Col. Wm. Cooper Procter (Aug. 25, 1862 — May 2, 1934) by Jesse Halsey
He is a tall gentleman, this colonel, as a colonel should be. He calls himself a social radical—and is worth millions. He is a forceful executive, yet has helped numbers of his friends weather the Depression, who otherwise would have been swamped.
His business has, in spite of said Depression, had the biggest year in its history and made ten million dollars; not for him, however, but for its stockholders.
An appointment is not hard to make, if you have a real errand. His private office is substantially furnished but not elegantly. He sits behind a mahogany desk and the red wood reflects a little color into his gray angular face. When he moves back from the desk the gray suit he wears makes his face seem white and drawn. Yesterday he went to Florida, where he will turn brown, but without tan that face looks almost ashen. And no wonder. He has been a hospital patient half a dozen times these last years. His breath comes short, if he hurries; sounds like asthma.

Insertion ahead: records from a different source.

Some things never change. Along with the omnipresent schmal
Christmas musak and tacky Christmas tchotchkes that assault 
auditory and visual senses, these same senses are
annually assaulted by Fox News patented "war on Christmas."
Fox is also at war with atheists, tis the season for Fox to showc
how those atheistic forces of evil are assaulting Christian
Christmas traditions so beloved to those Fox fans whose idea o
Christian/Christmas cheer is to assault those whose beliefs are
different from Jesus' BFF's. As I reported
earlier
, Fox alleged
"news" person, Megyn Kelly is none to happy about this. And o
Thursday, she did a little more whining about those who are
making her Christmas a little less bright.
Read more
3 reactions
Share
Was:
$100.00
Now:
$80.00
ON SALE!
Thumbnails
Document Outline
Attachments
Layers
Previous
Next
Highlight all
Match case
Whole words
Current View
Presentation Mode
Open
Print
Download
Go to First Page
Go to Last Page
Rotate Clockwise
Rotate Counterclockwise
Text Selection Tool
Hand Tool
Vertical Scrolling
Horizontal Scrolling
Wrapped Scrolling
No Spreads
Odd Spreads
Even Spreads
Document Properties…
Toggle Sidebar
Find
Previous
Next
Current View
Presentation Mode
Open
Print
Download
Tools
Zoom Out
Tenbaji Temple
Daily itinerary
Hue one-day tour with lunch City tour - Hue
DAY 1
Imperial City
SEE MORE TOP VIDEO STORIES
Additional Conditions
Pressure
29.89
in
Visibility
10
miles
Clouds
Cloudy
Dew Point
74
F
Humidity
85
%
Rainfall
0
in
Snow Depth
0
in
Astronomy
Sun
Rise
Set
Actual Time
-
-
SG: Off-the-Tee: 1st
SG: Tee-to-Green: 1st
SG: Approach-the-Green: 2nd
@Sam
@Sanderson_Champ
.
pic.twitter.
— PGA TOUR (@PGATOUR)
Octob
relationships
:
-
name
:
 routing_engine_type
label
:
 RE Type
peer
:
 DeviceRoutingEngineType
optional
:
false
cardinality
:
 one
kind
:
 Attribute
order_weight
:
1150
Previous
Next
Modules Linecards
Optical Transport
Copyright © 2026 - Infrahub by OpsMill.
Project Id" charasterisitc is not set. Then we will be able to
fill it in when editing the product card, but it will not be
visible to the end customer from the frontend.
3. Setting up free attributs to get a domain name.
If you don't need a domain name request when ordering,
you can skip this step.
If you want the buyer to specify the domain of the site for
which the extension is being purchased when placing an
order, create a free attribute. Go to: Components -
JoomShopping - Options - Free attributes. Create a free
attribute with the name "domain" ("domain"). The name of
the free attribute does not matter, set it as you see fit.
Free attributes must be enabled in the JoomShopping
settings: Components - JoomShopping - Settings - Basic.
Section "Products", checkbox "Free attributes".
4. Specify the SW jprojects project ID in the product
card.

He finds it hard to slow down; he has always been a driver—of himself, and others, too.
“I want a man to do a day’s work. There will always be some who won’t work; the unemployable. But every man who wants to work ought to have the chance.”
His own company, for some years now, has lived up to this, guaranteeing to its employees work for at least forty-eight weeks a year.
“When I left college and came home to the factory my father and his partners thought I was crazy when I suggested a half holiday on Saturday. That was my first radicalism and I have been at it ever since.” There is a twinkle in his blue eye as he says this, so that you forget the “cold” of the penetrating gaze and the angularity of the face—somehow it has lost its sharpness.
A business deal he carries through with precision tending to every detail himself. He is, one overhears, not an easy man to work with, yet he has several hundred men you have been with him a lifetime!
He loves wild flowers and the out of doors and has a large, but simple house on the high sand dunes overlooking the ocean and Gardner’s Bay on the east end of Long Island.
“When the collapse came in Germany, the only people who had anything in the end were the land owner’s,” he said to me one day and then told about his farm in central Ohio of four thousand acres.